EXERCISE GOAL: Wherever the string "ankle" appears in the listing, copy that line.

DATA TO PROCESS:
^^^^^^^^

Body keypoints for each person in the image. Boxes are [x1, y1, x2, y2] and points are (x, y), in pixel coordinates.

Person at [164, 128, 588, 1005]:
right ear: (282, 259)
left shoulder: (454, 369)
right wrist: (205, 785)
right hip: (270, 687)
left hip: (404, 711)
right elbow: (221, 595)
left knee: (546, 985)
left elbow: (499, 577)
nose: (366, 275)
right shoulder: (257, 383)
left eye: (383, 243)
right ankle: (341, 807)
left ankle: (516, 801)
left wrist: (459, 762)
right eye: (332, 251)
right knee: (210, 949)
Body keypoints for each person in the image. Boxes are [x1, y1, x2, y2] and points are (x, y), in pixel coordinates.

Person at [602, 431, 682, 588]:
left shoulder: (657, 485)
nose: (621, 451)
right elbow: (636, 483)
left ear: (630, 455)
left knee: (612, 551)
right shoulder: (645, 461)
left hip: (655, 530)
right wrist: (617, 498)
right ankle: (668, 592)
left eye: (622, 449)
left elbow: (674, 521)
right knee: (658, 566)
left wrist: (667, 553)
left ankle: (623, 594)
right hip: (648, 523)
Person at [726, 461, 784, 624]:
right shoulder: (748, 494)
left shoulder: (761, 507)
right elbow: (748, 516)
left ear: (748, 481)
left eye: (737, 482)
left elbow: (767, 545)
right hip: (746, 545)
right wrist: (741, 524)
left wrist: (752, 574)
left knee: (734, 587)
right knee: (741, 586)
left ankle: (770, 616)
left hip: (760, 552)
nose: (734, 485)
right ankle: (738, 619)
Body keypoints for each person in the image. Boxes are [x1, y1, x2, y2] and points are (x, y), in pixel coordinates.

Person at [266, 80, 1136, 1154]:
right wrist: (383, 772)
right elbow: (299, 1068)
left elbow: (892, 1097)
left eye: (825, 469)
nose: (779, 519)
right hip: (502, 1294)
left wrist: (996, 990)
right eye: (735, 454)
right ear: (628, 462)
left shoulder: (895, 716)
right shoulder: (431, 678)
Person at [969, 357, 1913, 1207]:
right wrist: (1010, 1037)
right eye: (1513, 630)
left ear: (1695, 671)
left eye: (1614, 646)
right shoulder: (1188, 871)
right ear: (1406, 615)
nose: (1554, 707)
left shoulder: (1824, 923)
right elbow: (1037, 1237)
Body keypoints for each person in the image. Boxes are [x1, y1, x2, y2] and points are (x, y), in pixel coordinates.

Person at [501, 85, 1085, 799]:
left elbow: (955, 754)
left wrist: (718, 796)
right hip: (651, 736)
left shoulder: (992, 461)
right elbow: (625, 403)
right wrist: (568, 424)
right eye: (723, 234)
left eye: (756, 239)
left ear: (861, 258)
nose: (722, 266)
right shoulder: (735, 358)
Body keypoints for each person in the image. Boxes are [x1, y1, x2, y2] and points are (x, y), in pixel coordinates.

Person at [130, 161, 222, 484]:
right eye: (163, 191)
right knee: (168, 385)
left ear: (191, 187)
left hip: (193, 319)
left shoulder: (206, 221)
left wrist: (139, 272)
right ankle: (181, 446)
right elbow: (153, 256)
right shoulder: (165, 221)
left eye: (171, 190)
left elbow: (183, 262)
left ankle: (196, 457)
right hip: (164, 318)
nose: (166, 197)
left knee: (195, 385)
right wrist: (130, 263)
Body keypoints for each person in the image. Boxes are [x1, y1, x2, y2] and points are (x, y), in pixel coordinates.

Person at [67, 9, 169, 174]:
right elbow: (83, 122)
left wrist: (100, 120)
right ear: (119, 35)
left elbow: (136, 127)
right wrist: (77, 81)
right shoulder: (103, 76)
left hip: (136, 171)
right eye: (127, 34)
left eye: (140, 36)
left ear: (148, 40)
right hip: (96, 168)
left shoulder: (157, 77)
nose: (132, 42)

^^^^^^^^

OUTPUT FOR THIS EXERCISE:
right ankle: (341, 807)
left ankle: (516, 801)
right ankle: (668, 592)
left ankle: (623, 594)
left ankle: (770, 616)
right ankle: (738, 619)
right ankle: (181, 446)
left ankle: (196, 457)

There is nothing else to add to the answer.